An early Links & Reviews this week since I'm headed out of town for a couple days.
- The New Yorker has a very interesting D.T. Max essay on the Harry Ransom Humanities Research Center at the University of Texas-Austin and how it has developed into a top-rank repository for the papers and archival collections of well-known writers. [h/t Everett Wilkie, Ex Libris]
- From NPR this week, an interview with Anne Fadiman on her new book of "familiar essays," At Large and at Small (also an excerpt); a discussion with Lang Elliott and Wil Hershberger on their book Songs of Insects, which took six years to write, record, and photograph.
- Adrian Tinniswood's The Verneys gets a brief mention in the New Yorker.
- Reading Copy notes the release of the nominees for this year's Quill Awards. Eighteen categories ... five nominees each ... and I haven't read a single one of them. Nor, oddly enough, am I likely to.
- Joyce has "footage from the front" at the Concord Book Fair last weekend, which I'm sorry to have missed. She also notes, regretfully, that the Book Barn in Wells, ME will be closing at the end of the summer, and until then, everything's 50% off.
- Forrest analyzes a neat old photograph he recently acquired, over at Mutterings of a Mad Bookseller.
- Ed, our resident Bibliothecary, went to Book Expo America last weekend in New York and has some commentary, links, and a list of the new good books he snagged.
- Upcoming auctions: Rare Book Review reports that Thomaston Place Auction Galleries (Thomaston, ME) will hold an annual books and ephemera auction on 30 June with some real goodies: a 1578 Breeches Bible (images) and many other rare titles.
RBR also notes that a 19 June sale at Christies will feature a first manuscript draft of John Wilkes Booth's "Secession Crisis" speech, written in late 1860 (Lot 227). The twenty-one page draft is being sold by the Hampden-Booth Theatre Library, and is expected to fetch between $200,000-300,000. Significant background and excerpts from the speech here. There are more than 300 other lots in this sale of printed books and manuscripts, including many modern firsts and a previously unrecorded first edition of Copernicus' De revolutionibus (Lot 131) which was examined by Owen Gingerich ($300,000-400,000). Other highlights (to me): a letter from John Adams to Benjamin Rush, 8 January 1812 (Lot 223) in which every great Adams letter-writing characteristic is on display ($150,000-200,000) and a copy of John Woodhouse Audubon's 1852 book Illustrated Notes of an Expedition through Mexico and California (Lot 111 - $70,000-90,000). Auction watching - such a fun spectator sport!
- Bookfinder Journal notes that the first ISBN-13s with a 979-prefix could begin appearing as early as 2008.

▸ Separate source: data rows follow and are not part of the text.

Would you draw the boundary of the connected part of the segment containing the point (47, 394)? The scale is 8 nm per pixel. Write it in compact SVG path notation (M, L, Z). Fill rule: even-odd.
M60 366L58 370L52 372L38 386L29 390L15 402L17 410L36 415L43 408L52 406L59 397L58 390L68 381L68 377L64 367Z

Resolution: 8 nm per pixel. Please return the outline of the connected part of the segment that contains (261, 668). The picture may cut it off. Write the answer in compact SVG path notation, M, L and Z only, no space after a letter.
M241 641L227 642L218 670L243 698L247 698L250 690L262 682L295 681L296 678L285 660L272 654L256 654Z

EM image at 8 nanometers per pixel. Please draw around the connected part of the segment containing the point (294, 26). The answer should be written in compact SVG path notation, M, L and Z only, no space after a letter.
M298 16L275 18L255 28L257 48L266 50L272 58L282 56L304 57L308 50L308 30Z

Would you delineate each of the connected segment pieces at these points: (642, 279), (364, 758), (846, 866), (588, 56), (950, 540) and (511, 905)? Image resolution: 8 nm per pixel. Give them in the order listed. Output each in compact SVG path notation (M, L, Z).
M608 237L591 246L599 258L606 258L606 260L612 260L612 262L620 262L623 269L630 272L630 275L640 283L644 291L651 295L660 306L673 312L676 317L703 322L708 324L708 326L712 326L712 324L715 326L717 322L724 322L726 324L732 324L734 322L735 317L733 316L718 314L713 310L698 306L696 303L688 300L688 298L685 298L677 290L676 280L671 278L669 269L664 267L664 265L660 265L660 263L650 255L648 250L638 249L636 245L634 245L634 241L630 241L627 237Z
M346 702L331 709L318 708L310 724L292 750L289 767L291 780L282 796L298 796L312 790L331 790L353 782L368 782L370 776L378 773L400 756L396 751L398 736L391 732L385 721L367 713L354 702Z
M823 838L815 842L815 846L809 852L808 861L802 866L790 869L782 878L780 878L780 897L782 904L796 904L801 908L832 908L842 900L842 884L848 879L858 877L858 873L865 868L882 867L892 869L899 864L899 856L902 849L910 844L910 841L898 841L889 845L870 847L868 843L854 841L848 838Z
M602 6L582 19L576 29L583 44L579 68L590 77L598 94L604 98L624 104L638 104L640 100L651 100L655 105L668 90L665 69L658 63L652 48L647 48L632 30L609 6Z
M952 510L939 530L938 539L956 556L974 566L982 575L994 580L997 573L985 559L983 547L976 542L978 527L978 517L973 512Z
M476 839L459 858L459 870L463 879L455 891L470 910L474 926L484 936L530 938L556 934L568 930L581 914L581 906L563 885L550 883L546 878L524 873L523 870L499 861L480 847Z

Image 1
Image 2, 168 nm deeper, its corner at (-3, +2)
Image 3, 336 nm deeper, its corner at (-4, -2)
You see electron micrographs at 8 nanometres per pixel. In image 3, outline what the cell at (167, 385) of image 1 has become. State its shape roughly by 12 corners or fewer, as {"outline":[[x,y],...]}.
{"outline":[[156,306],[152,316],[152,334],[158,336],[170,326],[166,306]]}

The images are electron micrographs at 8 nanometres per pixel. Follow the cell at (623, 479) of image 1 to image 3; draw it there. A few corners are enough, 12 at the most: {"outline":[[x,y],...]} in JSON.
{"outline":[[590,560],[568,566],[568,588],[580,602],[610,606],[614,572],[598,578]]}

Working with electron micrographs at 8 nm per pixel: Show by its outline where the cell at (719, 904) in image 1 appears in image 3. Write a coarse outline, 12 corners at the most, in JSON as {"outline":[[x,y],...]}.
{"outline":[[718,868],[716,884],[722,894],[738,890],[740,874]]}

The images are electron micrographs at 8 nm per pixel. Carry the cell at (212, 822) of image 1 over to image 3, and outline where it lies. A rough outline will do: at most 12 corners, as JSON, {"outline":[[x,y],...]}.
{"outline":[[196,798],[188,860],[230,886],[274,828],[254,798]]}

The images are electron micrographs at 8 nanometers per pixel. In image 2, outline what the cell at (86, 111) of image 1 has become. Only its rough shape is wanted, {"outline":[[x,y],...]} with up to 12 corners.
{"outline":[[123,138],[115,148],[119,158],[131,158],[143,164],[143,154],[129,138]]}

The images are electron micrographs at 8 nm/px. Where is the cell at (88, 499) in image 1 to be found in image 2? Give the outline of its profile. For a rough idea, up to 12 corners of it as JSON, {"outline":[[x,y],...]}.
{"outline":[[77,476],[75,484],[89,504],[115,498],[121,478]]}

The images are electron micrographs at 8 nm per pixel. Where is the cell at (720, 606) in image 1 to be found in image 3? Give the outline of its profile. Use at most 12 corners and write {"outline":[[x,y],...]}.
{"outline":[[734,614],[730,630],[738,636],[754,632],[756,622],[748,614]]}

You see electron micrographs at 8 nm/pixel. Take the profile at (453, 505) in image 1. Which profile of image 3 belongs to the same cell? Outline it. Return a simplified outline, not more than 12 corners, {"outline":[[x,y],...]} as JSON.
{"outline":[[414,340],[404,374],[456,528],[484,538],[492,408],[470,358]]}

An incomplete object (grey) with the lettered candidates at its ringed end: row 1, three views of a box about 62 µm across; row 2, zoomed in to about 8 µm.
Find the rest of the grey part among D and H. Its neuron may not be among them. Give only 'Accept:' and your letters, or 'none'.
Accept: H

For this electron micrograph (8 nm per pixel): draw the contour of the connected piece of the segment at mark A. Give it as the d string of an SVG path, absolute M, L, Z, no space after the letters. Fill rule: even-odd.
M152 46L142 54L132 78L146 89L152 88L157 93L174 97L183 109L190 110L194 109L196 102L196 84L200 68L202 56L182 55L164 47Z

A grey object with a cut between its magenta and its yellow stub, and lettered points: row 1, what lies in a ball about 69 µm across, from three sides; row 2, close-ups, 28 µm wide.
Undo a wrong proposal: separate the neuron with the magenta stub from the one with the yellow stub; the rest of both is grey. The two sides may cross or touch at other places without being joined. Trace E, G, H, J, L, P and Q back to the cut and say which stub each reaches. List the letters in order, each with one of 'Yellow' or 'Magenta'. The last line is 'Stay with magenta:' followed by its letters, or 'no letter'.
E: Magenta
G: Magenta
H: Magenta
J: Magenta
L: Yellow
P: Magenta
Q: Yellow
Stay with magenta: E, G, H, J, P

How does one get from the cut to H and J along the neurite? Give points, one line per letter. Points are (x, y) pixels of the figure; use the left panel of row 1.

- Travis has some thoughts on the increase in Smiley's restitution payment.
- fade theory points out Mirror of the World, a new, beautiful online exhibit at the State Library of Victoria. Highly recommended.
For my upcoming trip I'll be taking along Khaled Hosseini's A Thousand Splendid Suns, which received a rave review from one of my most trusted book recommenders.